Description of the task =
Pick out each line with the word "second" from the material that follows.

Extracted material below:

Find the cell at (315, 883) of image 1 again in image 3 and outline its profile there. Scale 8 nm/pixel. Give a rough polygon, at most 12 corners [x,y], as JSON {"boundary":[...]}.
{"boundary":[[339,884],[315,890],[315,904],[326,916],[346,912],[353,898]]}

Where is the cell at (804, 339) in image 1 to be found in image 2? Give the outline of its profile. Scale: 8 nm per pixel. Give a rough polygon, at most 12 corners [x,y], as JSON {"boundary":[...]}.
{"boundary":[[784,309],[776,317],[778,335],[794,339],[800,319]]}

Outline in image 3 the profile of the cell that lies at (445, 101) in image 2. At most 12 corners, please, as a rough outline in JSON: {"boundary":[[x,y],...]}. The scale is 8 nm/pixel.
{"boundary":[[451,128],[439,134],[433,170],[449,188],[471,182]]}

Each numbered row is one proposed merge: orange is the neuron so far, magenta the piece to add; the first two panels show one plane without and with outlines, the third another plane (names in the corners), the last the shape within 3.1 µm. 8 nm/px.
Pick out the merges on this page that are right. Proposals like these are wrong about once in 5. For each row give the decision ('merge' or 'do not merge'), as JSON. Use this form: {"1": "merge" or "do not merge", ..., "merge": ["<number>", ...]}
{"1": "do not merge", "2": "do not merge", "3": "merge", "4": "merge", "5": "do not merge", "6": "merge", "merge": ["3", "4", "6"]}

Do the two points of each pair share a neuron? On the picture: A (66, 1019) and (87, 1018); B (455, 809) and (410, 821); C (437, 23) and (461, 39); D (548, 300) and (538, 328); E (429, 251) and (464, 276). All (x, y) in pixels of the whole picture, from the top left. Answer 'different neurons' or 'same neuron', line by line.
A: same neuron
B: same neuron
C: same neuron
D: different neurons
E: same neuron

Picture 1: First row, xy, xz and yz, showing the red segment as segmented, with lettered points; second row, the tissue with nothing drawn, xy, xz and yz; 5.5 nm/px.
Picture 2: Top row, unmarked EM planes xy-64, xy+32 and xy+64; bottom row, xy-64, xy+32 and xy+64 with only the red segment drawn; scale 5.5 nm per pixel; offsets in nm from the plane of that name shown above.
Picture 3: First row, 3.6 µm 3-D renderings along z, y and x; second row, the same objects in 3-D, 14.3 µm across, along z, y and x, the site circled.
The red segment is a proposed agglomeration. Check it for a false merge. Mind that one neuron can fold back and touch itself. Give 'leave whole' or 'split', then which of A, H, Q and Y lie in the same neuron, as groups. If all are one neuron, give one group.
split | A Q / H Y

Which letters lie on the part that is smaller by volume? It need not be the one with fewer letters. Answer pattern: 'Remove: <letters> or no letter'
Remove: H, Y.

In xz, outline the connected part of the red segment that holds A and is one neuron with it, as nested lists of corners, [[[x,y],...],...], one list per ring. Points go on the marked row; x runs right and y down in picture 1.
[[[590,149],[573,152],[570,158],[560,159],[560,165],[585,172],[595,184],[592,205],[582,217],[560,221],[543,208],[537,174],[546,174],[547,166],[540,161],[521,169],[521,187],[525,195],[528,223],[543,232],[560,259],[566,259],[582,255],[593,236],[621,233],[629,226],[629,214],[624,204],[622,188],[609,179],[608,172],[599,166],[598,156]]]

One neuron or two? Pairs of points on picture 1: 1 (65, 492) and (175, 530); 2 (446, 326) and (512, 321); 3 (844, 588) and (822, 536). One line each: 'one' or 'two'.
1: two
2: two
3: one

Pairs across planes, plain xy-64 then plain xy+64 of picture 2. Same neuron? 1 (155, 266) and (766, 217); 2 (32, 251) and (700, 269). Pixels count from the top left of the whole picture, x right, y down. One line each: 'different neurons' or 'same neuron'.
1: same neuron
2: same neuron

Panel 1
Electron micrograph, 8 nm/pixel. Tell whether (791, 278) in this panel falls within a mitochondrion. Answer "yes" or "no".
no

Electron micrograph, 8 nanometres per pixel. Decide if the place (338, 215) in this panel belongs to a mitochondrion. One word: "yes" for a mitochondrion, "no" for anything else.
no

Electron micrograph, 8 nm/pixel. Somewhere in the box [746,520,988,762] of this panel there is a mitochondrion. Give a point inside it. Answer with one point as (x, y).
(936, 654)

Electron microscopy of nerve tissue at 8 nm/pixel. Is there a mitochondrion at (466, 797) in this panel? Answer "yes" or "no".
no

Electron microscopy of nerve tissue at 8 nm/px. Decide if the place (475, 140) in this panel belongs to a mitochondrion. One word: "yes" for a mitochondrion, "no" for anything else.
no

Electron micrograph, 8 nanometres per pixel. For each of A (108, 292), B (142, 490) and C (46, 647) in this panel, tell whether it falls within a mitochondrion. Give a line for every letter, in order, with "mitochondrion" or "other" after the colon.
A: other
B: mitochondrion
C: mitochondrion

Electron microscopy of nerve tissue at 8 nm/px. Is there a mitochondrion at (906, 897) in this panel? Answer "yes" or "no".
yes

End of Extracted material.

Solution for this problem =
Picture 1: First row, xy, xz and yz, showing the red segment as segmented, with lettered points; second row, the tissue with nothing drawn, xy, xz and yz; 5.5 nm/px.
Picture 3: First row, 3.6 µm 3-D renderings along z, y and x; second row, the same objects in 3-D, 14.3 µm across, along z, y and x, the site circled.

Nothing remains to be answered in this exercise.